Collected data:
'''
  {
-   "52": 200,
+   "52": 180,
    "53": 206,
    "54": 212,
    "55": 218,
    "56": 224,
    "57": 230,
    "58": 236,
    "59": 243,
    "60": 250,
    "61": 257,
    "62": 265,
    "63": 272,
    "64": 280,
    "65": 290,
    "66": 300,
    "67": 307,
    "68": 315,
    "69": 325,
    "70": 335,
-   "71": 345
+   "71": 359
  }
'''
'''
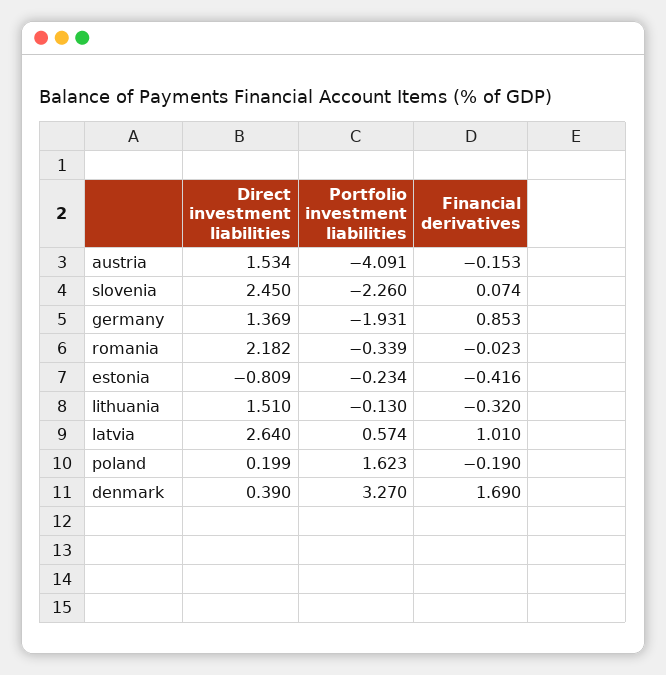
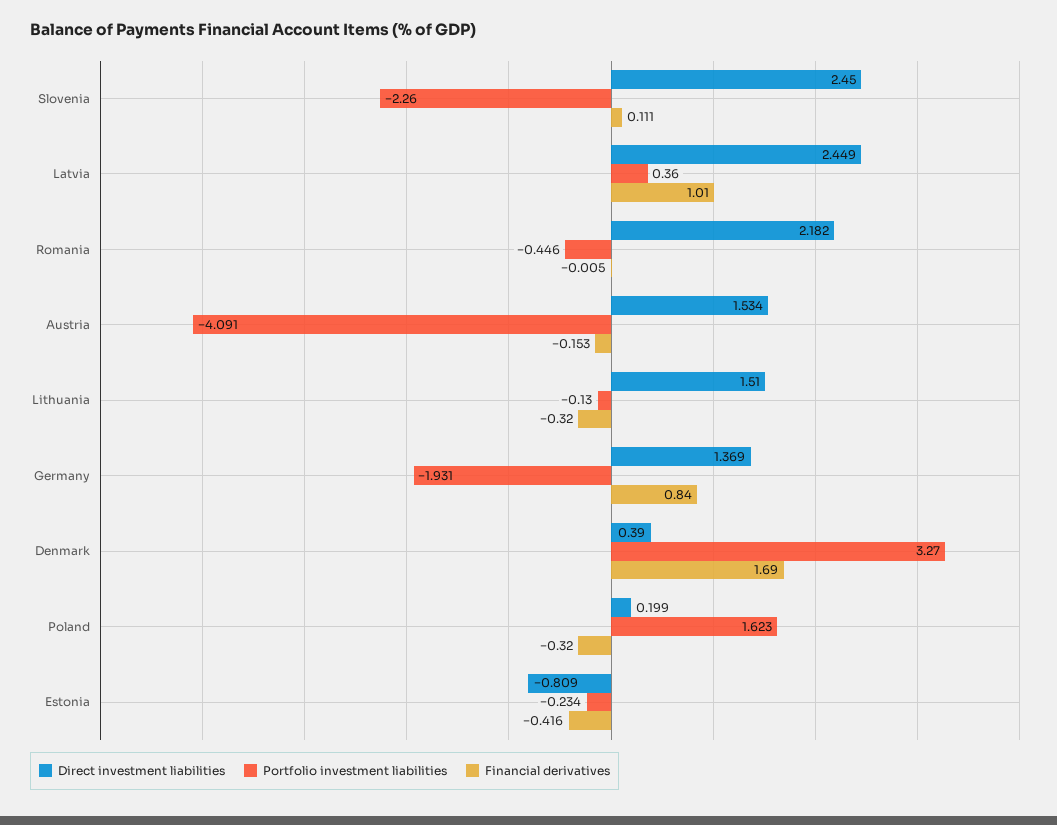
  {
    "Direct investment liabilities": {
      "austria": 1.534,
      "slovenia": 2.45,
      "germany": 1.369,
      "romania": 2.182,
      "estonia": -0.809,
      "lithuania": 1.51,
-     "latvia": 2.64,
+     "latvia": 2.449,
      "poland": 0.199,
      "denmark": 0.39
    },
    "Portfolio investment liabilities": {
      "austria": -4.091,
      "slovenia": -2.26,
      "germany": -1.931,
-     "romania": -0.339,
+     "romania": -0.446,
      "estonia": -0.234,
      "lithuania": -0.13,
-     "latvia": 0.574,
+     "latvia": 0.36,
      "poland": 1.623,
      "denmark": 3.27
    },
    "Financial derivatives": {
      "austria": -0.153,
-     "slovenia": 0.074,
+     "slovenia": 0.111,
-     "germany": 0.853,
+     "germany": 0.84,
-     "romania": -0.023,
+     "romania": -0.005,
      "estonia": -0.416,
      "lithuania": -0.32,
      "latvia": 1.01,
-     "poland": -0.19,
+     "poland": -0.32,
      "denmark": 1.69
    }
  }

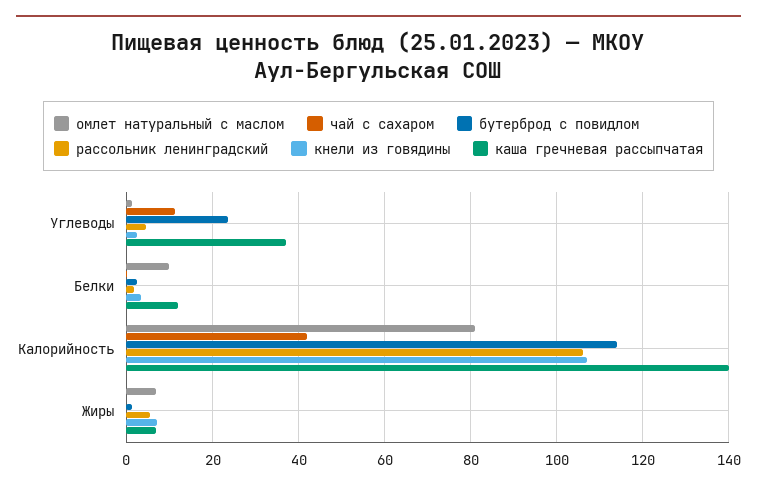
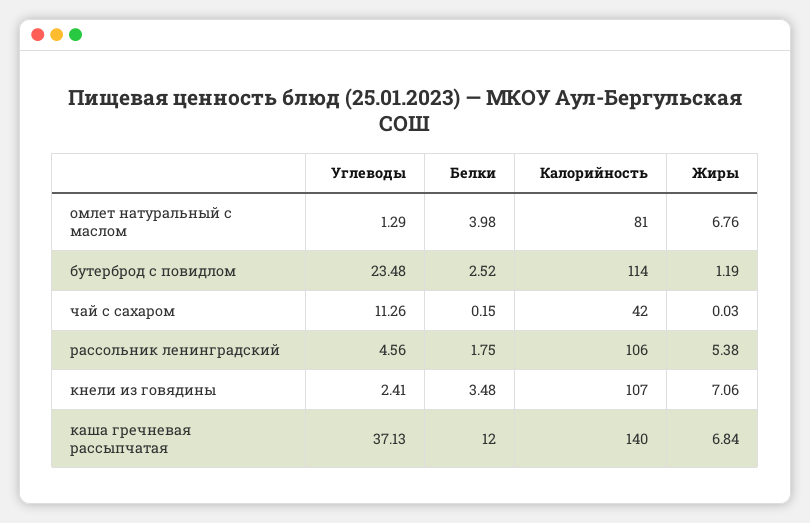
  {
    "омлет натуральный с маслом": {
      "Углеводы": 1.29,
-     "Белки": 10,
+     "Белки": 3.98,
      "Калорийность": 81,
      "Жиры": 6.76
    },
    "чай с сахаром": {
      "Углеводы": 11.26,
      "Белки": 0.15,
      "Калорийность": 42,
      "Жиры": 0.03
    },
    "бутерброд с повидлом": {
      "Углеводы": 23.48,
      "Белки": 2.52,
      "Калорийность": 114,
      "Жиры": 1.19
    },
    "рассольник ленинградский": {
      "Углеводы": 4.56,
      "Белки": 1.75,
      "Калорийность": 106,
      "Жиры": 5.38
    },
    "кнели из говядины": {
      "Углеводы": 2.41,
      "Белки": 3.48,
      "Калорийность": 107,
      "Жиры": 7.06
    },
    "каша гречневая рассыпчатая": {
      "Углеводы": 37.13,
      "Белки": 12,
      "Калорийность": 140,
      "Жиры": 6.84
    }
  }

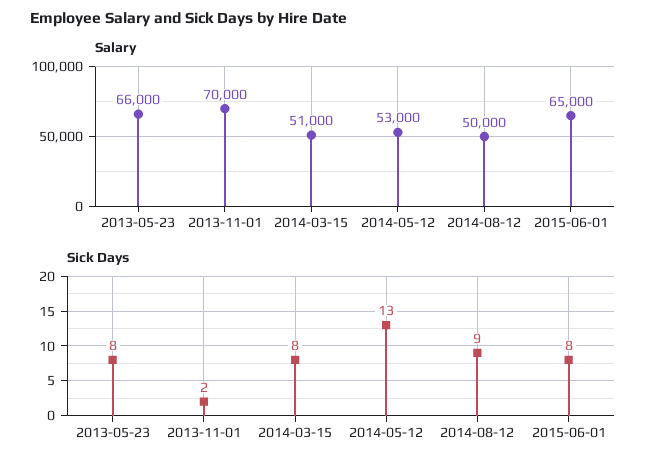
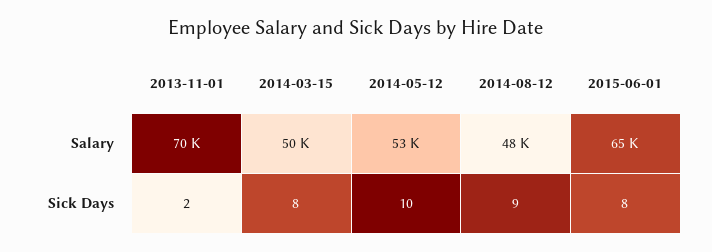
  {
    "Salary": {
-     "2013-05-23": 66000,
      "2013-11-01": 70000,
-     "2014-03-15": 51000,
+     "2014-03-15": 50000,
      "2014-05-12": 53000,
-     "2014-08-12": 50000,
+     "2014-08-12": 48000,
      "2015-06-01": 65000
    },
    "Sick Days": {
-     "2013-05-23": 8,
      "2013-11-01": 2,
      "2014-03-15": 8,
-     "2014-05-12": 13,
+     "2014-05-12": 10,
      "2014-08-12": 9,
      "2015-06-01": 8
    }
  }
'''
AIM OF THE TASK: Pull out each line of the entries that contains "Белки".

SOLUTION FOR THIS EXERCISE:
-     "Белки": 10,
+     "Белки": 3.98,
      "Белки": 0.15,
      "Белки": 2.52,
      "Белки": 1.75,
      "Белки": 3.48,
      "Белки": 12,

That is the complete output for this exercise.